Japanese police will re-arrest the CEO of collapsed Bitcoin exchange MtGox on theft allegations, reports said Thursday, as he faces questions over the disappearance of hundreds of millions of dollars worth of the virtual currency.
France-born Mark Karpeles, 30, was taken into custody in Tokyo this month over claims he manipulated data to artificially create about $1.0 million worth of the digital money.
He has been held without formal charges for three weeks, as allowed under Japanese law, but the Yomiuri newspaper said police plan to issue a fresh arrest warrant accusing him of pocketing $2.6 million worth of Bitcoin deposits.
The report, which cited investigators, said the self-described computer geek spent most of that money on buying software rights, but also splashed out about $48,000 for a luxury bed.
Japanese police can interrogate a suspect for 20 days following their arrest, but with Karpeles’ time in custody set to end this week, a fresh arrest warrant would reset the clock on how long police can hold him.
Karpeles was first taken into custody over claims he fraudulently tinkered with data and transferred funds to other firms controlled by him dozens of times between 2011 and 2013.

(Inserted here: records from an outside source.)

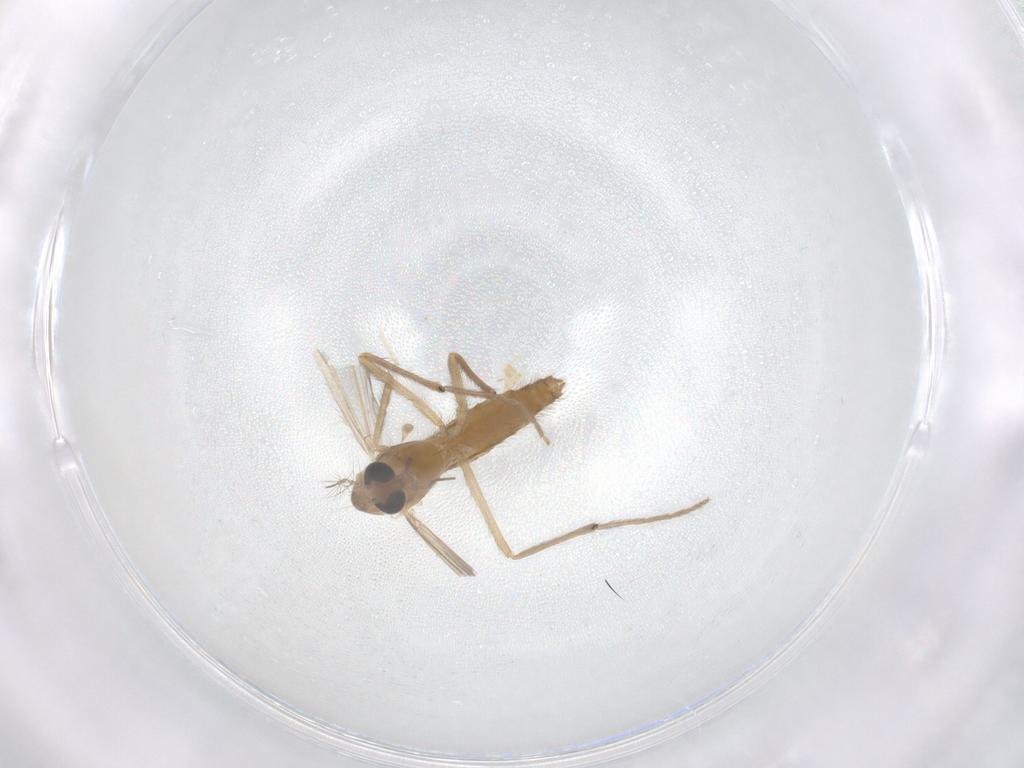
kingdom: Animalia
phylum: Arthropoda
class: Insecta
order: Diptera
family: Chironomidae
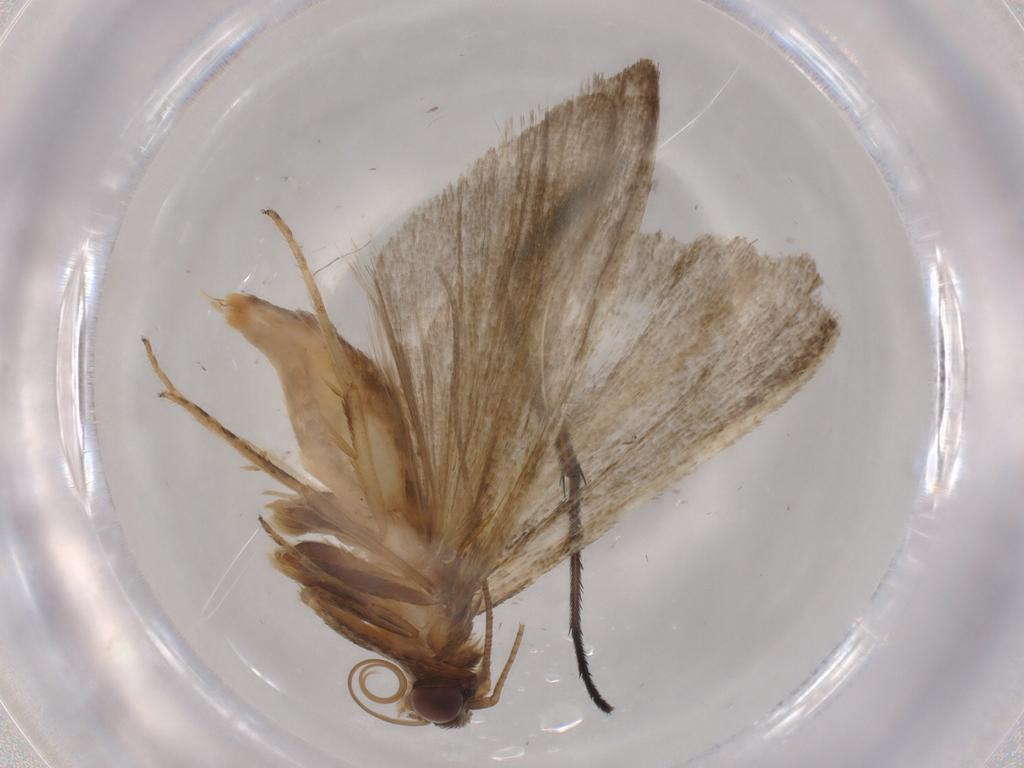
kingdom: Animalia
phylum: Arthropoda
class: Insecta
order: Lepidoptera
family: Noctuidae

However, police are also reportedly interested in questioning Karpeles about the disappearance of 850,000 coins worth 48 billion yen last year. They were valued at around $480 million at the time of the disappearance, and $387 million at current exchange rates.
Tokyo-based MtGox froze withdrawals in early 2014 and was later shuttered over the missing money, which it said was linked to a bug in the software underpinning Bitcoins that allowed hackers to pilfer them.
The exchange — which once boasted it handled around 80 percent of global Bitcoin transactions — filed for bankruptcy protection soon after the cyber-money went missing.
Karpeles later said he had found some 200,000 of the lost Bitcoins in a “cold wallet” — a storage device, such as a memory stick, that is not connected to other computers.
Bitcoins are generated by complex chains of interactions among a huge network of computers around the planet, and are not backed by any government or central bank, unlike traditional currencies.
Backers say virtual currencies allow for an efficient and anonymous way to store and transfer funds online. But critics argue the lack of legal framework governing the currency, the opaque way it is traded and its volatility make it dangerous.
Bitcoin’s reputation was also damaged when US authorities seized funds as part of an investigation into the online black market Silk Road.